I luoghi abbandonati, gli oggetti e i sopravvissuti nell’obiettivo di Yuri Dojc. Trovato anche un libro del nonno.
Passeggiando per le strade di Bardejov, in Slovacchia, un edifico lo incuriosisce. È una scuola abbandonata, ma il fotografo slovacco-canadese Yuri Dojc, con la sua inseparabile macchina fotografica, entra. È il 2006, tuttavia sembra che il tempo non sia trascorso: è tutto come un giorno del 1943, quello in cui gli studenti vengono deportati nei campi di concentramento. Dopo più di 60 anni, il fotografo trova ancora sui banchi i libri, così come erano stati lasciati. E poi quaderni corretti, pagelle e, incredibilmente, persino un libro che era appartenuto a suo nonno. Ultimi testimoni di ciò che resta di quella comunità ebraica, Dojc li ritrae in immagini davvero belle; a Roma, per la prima volta in Italia, i suoi scatti sono raccolti nella mostra Last Folio: un viaggio fotografico con Yuri Dojc, fino al 27 gennaio [2014]. Nel percorso, non sono esposti soltanto i libri che Dojc trova nella scuola ebraica: dopo aver scavato nella memoria di quel luogo, parte per un viaggio attraverso la Slovacchia, e lo documenta con i ritratti dei sopravvissuti all’Olocausto e le fotografie delle rovine di scuole, sinagoghe e cimiteri.
Il viaggio.
Nel 1997, al funerale del padre, Dojc incontra un sopravvissuto dell’Olocausto; così decide di fotografare tutti i sopravvissuti slovacchi, prima che fosse troppo tardi. È allora che parte per quel viaggio, durante il quale attraversa l’intero paese, e scatta più di 150 ritratti, annotando storie e volti. Commosso dalla bellezza dei palazzi che visita e degli oggetti che trova, nonostante il loro stato di degrado, li immortala, ma non gli basta: vuole altre testimonianze.
Le tracce.
Per trovarle, segue il percorso indicato da un libro, scritto da suo padre, sul patrimonio ebraico del paese. Così, il progetto prende forma e, finalmente, è completo. Si arricchisce infatti di oggetti messi in salvo da persone che aiutarono gli ebrei slovacchi a salvarsi, spesso loro vicini di casa; e anche delle storie di come questi oggetti furono nascosti. Come il caso di un uomo il quale, avendo saputo che il sindaco della città stava per distruggere la sinagoga e costruire un parcheggio, mise a disposizione la sua casa per custodirvi i libri sottratti al luogo di culto ormai abbandonato. Dopo 30 anni, i libri sono ancora in questa casa.
Il documentario.
Durante il viaggio, Dojc non era da solo: ad accompagnarlo la regista Katya Krausová, che ha girato un film proiettato in mostra, ed ha curato il progetto.

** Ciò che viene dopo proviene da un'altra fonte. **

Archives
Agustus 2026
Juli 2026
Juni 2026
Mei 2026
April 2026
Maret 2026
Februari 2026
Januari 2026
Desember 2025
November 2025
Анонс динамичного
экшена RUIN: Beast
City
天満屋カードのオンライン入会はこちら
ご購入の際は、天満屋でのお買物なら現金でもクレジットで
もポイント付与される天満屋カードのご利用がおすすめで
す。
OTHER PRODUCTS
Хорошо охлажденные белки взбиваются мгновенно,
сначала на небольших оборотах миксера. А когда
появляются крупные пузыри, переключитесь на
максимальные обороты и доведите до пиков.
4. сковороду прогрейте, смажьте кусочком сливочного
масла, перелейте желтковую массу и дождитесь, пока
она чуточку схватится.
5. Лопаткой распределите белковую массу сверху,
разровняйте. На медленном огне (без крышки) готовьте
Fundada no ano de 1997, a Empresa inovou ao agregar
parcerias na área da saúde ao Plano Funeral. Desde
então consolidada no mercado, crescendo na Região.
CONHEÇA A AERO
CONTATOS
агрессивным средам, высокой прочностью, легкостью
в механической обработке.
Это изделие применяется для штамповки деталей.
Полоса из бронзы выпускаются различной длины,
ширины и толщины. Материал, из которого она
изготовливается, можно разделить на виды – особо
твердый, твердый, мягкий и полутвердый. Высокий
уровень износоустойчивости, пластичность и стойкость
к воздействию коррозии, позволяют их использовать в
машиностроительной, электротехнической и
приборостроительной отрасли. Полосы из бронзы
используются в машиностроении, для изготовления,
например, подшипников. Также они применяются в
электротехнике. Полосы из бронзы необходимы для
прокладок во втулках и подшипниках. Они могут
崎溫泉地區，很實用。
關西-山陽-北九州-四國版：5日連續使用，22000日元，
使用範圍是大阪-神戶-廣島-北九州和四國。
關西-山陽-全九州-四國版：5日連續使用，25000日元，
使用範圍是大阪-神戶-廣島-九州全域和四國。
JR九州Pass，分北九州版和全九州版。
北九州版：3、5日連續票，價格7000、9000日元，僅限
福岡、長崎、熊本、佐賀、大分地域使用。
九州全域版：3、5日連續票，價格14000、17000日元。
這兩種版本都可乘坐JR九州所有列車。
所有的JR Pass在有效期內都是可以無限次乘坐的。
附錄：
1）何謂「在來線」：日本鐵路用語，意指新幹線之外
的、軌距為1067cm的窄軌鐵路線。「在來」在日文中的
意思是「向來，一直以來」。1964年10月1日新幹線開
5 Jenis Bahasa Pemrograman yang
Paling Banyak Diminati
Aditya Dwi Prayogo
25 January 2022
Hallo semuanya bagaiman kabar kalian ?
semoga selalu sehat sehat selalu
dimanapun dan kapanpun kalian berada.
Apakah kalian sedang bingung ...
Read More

«Yuri ed io abbiamo attraversato borghi e villaggi di tutto il paese», dice Krausová, «incontrando persone e trovando ricordi di vite e frammenti di memorie. Rintracciare le esperienze delle nostre famiglie, e i mondi in cui vissero e morirono, è stato un viaggio estremamente intenso, emotivo, spirituale e profondamente personale».
Il fotografo. Nato in Cecoslovacchia, Dojc giunge in Canada come rifugiato nel 1969. Dopo 40 anni, le sue fotografie si trovano nelle collezioni e nelle gallerie di tutto il mondo, compresa la raccolta permanente della Galleria nazionale del Canada, il Museo nazionale della Slovacchia e la Biblioteca del Congresso a Washington.
«Ognuno di noi cerca di lasciare delle tracce della nostra esistenza, un segno che rimarrà quando non ci saremo più. Ma non è rimasto quasi nulla che ricordi le persone le cui vite sono state stroncate durante l’Olocausto. La fotografia mi permette di costruire un memoriale privato in loro ricordo», dice Dojc.
Curiosità.
Dopo aver fatto tappa alla Cambridge University, al Museum of Jewish Heritage di New York, alla Commissione Europea di Brussel, a Košice (Capitale europea della cultura 2013), la mostra, come giorno di chiusura a Roma, sceglie simbolicamente la Giornata della Memoria. Quest’anno poi, il Canada presiede l’Alleanza internazionale per la Memoria dell’Olocausto, marzo 2013 – marzo 2014.